§ WORK INSTRUCTIONS
Each line from the first down to the one containing "## Installation" should be returned exactly as it appears below.

[Data items]
+++++

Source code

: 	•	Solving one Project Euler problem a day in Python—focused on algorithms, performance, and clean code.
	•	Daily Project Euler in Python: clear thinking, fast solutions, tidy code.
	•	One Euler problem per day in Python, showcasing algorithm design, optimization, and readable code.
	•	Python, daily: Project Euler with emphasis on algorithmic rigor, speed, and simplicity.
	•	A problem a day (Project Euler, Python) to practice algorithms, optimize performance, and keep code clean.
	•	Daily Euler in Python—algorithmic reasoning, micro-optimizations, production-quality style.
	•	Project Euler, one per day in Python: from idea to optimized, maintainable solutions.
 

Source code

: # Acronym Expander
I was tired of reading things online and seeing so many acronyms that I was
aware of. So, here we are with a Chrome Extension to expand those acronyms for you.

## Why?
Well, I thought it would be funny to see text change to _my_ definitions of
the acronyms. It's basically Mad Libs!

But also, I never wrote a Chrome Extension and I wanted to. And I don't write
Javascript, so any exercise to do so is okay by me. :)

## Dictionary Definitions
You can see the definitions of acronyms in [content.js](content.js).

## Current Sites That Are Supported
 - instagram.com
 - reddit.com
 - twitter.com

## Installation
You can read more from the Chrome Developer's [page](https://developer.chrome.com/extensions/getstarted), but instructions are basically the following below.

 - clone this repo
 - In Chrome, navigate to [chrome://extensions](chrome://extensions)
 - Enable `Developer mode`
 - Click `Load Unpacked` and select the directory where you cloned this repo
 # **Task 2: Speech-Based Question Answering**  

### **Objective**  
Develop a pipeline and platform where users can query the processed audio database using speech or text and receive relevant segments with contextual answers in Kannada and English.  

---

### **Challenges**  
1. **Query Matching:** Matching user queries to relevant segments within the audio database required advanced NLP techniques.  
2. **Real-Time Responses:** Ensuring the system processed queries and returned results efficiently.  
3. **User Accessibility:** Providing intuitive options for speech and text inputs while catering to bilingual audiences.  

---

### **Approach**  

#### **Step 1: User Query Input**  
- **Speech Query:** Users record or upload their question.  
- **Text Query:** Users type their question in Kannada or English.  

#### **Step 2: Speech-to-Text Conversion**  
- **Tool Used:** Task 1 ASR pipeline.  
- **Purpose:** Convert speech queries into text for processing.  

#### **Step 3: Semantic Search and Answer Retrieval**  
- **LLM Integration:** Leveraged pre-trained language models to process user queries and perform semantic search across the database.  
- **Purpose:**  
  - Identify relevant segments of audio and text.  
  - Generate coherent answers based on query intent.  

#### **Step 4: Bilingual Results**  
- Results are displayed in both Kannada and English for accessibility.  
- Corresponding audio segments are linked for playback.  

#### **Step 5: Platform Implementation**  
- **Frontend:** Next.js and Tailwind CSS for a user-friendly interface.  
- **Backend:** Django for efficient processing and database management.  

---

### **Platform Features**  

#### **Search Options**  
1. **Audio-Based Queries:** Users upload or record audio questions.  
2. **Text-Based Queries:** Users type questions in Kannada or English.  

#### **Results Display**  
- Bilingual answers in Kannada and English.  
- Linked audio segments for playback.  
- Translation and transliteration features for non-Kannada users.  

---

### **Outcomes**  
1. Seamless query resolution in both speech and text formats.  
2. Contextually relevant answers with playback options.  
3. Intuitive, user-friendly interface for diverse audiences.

+++++

§ SOLUTION TO THE EXERCISE
Source code

: 	•	Solving one Project Euler problem a day in Python—focused on algorithms, performance, and clean code.
	•	Daily Project Euler in Python: clear thinking, fast solutions, tidy code.
	•	One Euler problem per day in Python, showcasing algorithm design, optimization, and readable code.
	•	Python, daily: Project Euler with emphasis on algorithmic rigor, speed, and simplicity.
	•	A problem a day (Project Euler, Python) to practice algorithms, optimize performance, and keep code clean.
	•	Daily Euler in Python—algorithmic reasoning, micro-optimizations, production-quality style.
	•	Project Euler, one per day in Python: from idea to optimized, maintainable solutions.
 

Source code

: # Acronym Expander
I was tired of reading things online and seeing so many acronyms that I was
aware of. So, here we are with a Chrome Extension to expand those acronyms for you.

## Why?
Well, I thought it would be funny to see text change to _my_ definitions of
the acronyms. It's basically Mad Libs!

But also, I never wrote a Chrome Extension and I wanted to. And I don't write
Javascript, so any exercise to do so is okay by me. :)

## Dictionary Definitions
You can see the definitions of acronyms in [content.js](content.js).

## Current Sites That Are Supported
 - instagram.com
 - reddit.com
 - twitter.com

## Installation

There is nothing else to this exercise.